Actions
Actions are the core of interactors. They manipulate your application and simulate how a user behaves as they use it.
Actions
Interactors define actions that you can perform on them. The actions are what a
user can usually do: click
, focus
, fillIn
, much like in any other testing
library. However, Interactors also allow you to define actions for your
components as your user would think of them, like closeModal
or toggleMenu
.
Let’s go back to our Button example from before, but now instead of just referring to it, let’s click it:
await Button('Submit').click();
Because Interactors can only match one element, there’s no ambiguity over which submit button you clicked. Additionally, the action will throw an error if the Interactor is not there, so you don’t have to worry about checking if the button exists before issuing a click action.
Arguments
Some actions, such as fillIn
, can take arguments. For example when filling in
a text field, we need to specify the value that we want to fill in:
await TextField('Name').fillIn('Jonas');
Waiting
A common problem when testing interactive UIs is that an element that you want
to interact with is not ready yet. Maybe you're waiting for a request to the
server, which would render the element. Most testing libraries include some
kind of waitFor
function which waits for the element to appear before
proceeding. When designing interactors, we took great care to ensure that you
will never need to call waitFor
, and in fact interactors does not include such
a function.
Let's imagine our submit button is not shown yet and will only appear after a short period of time. Remember, this is how we would click on the submit button:
await Button('Submit').click();
And this is how we would click on the submit button if it does not exist yet and appears after a short while:
await Button('Submit').click();
As you can see, it's the same! We didn't need to do anything! The secret is that all actions always wait for the element to appear if it has not appeared yet. Any actions will be retried again and again, until the element exists. After a certain while, interactors give up and the action times out. The duration of the timeout is configurable.

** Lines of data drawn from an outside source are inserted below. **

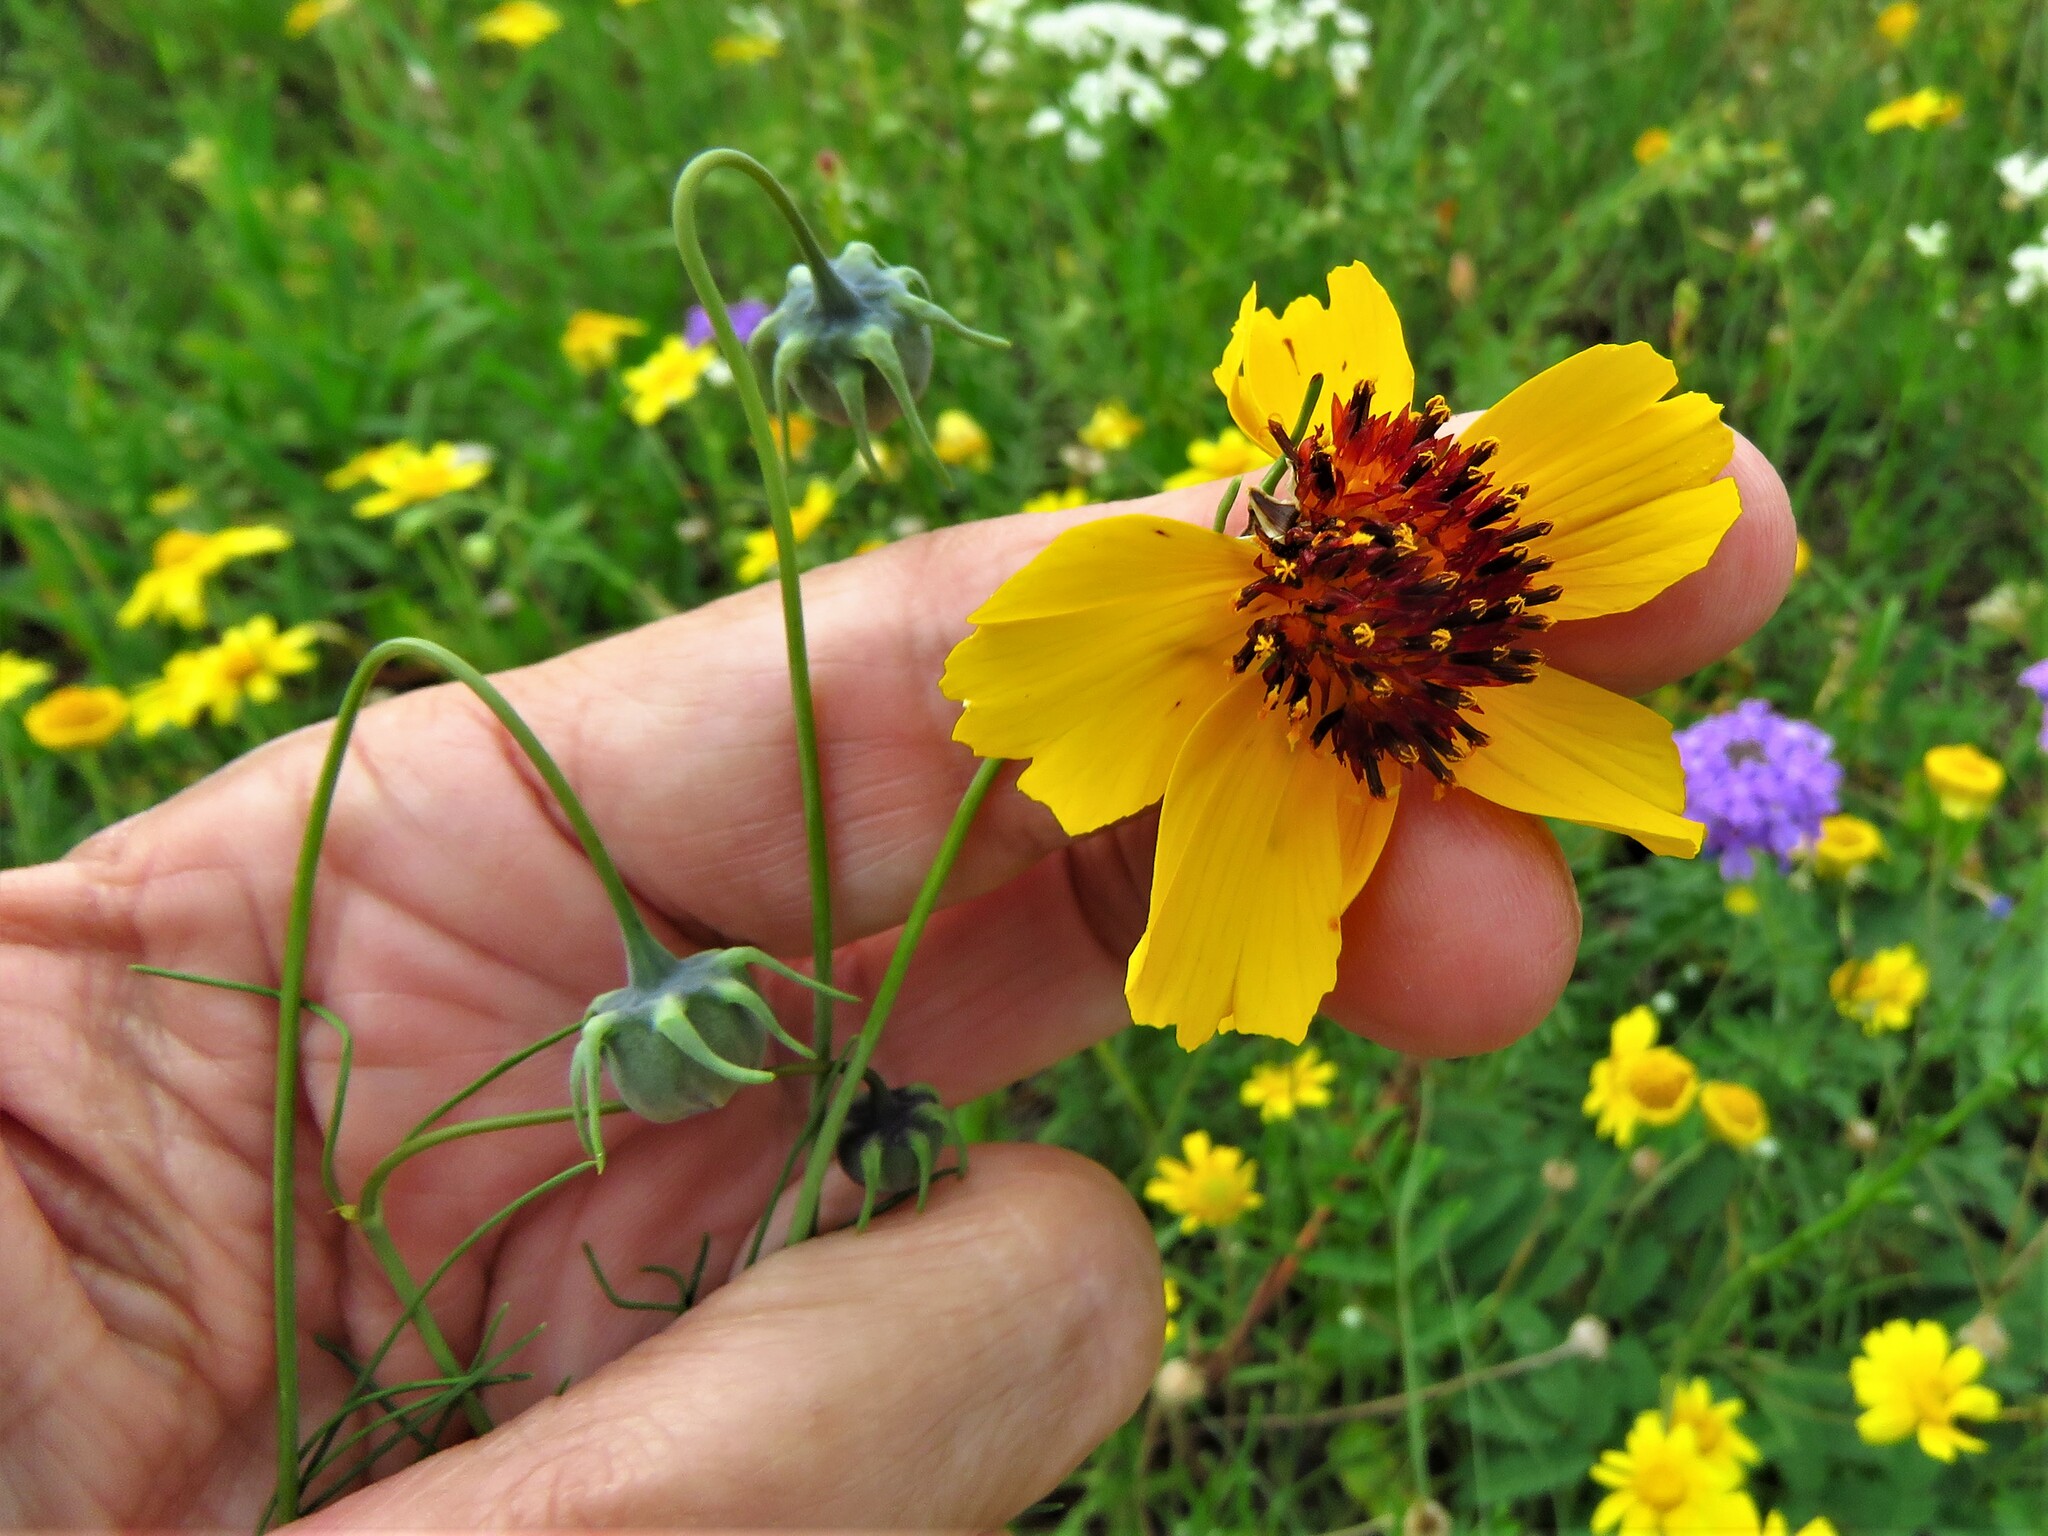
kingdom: Plantae
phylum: Tracheophyta
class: Magnoliopsida
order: Asterales
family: Asteraceae
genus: Thelesperma
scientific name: Thelesperma filifolium
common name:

We have designed interactors very carefully to enable you to write rock solid tests which never fail randomly. This mechanism is the same underlying mechanism which is used by the popular acceptance testing framework Capybara, which is known for producing very solid tests.
Perform
There are some cases where the actions that the interactor provides aren't enough,
and you want to do some custom manipulation on an element. Interactors do not
give you direct access to the element, but you can use the perform
method as an
escape hatch in case you need to do something like this:
await Button('Submit').perform((element) => element.form.submit());
This also has the same waiting behaviour as other actions. perform
also plays an
important role when defining your own actions on interactors.